EXERCISE INSTRUCTIONS →
Take the entries that follow and return exactly the lines from the one holding "thumb mcp: (394, 148)" through the one holding "middle tip: (326, 216)", both included. Nothing else is needed.

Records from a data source
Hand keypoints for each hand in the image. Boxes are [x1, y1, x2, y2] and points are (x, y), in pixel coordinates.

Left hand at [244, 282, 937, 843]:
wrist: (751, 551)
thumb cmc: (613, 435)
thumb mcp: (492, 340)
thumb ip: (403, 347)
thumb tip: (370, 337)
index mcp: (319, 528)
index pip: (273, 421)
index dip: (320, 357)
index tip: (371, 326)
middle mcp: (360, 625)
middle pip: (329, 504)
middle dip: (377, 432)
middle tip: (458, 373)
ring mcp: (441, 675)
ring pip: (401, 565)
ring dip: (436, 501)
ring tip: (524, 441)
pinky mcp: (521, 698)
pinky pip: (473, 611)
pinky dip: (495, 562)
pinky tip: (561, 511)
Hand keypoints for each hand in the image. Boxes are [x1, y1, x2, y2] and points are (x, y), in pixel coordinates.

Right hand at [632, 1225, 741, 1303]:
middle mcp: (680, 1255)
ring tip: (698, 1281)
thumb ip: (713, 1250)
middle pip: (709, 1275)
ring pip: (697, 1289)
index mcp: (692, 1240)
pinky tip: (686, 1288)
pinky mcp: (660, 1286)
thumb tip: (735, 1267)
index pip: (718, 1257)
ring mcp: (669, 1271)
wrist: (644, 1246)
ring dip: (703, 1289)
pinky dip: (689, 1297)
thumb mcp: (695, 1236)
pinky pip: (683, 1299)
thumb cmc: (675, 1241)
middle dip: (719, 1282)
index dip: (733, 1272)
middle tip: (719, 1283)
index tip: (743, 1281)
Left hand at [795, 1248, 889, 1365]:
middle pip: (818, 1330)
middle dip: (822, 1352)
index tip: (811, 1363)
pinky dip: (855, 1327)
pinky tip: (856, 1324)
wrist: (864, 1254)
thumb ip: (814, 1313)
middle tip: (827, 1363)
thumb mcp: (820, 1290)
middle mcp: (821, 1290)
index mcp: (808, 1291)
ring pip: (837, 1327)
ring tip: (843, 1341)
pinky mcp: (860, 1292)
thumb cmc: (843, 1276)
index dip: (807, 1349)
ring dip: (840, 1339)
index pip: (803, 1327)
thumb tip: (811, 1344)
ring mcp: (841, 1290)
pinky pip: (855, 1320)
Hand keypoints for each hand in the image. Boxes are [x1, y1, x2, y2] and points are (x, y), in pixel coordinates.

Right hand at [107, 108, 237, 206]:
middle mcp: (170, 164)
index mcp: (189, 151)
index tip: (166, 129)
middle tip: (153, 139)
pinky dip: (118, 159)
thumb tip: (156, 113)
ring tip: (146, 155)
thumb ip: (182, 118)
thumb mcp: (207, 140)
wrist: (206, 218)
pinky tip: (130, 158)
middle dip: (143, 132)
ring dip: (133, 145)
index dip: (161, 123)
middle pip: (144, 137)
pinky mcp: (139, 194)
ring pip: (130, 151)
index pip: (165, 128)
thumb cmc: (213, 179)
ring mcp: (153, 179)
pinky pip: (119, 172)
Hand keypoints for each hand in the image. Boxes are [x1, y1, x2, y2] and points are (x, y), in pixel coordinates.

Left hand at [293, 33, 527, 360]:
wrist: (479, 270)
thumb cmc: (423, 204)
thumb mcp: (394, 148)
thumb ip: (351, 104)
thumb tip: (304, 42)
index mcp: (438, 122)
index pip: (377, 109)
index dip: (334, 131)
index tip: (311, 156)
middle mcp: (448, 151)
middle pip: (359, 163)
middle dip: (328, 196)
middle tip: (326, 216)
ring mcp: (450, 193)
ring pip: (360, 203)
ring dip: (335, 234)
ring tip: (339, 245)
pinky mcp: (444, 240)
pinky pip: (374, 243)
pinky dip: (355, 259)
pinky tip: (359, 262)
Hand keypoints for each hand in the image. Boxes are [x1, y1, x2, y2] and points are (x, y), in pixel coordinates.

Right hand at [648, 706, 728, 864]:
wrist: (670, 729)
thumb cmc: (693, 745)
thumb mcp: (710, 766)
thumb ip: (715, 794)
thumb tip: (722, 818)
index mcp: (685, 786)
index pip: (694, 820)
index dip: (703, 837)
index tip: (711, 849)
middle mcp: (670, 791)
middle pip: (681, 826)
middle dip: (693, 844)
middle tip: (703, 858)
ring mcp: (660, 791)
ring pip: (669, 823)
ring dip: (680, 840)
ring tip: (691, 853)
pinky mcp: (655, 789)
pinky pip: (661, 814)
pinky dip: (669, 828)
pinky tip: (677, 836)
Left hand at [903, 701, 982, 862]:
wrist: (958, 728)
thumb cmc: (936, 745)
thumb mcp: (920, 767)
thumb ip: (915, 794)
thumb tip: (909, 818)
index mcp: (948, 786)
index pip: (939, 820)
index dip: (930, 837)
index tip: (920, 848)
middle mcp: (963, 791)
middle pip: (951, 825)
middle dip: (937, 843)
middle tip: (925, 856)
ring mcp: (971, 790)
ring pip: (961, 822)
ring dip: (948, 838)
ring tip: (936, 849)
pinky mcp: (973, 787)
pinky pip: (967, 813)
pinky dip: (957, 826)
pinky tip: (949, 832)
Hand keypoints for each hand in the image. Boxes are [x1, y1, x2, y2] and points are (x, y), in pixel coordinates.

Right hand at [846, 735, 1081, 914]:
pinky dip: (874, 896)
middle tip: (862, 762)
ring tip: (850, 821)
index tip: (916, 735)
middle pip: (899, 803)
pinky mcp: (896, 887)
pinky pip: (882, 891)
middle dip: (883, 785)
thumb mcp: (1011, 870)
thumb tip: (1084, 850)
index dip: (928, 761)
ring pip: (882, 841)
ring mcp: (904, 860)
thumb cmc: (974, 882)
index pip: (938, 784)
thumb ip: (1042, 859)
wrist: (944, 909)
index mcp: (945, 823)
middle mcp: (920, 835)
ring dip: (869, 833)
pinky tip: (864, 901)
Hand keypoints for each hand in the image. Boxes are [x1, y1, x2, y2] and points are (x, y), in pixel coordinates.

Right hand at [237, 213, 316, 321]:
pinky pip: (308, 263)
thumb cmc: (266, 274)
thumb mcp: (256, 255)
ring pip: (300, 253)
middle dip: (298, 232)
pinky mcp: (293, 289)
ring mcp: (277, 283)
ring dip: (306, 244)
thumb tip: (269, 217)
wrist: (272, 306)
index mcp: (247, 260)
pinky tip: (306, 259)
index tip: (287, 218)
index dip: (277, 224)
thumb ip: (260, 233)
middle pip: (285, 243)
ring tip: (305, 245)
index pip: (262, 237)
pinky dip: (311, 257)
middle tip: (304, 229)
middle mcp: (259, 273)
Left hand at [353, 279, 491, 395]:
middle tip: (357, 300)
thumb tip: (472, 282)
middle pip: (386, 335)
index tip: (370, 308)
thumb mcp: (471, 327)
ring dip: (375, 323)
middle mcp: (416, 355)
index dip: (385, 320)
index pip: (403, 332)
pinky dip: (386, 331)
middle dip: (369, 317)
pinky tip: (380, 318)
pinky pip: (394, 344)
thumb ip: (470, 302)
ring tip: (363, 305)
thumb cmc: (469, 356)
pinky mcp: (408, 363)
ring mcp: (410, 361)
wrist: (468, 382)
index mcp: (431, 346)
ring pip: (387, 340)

COMPLETED TASK →
thumb mcp: (394, 148)
thumb ip: (351, 104)
thumb tip: (304, 42)
index mcp: (438, 122)
index pip: (377, 109)
index dip: (334, 131)
index tip: (311, 156)
middle mcp: (448, 151)
middle pip: (359, 163)
middle dip: (328, 196)
middle tip: (326, 216)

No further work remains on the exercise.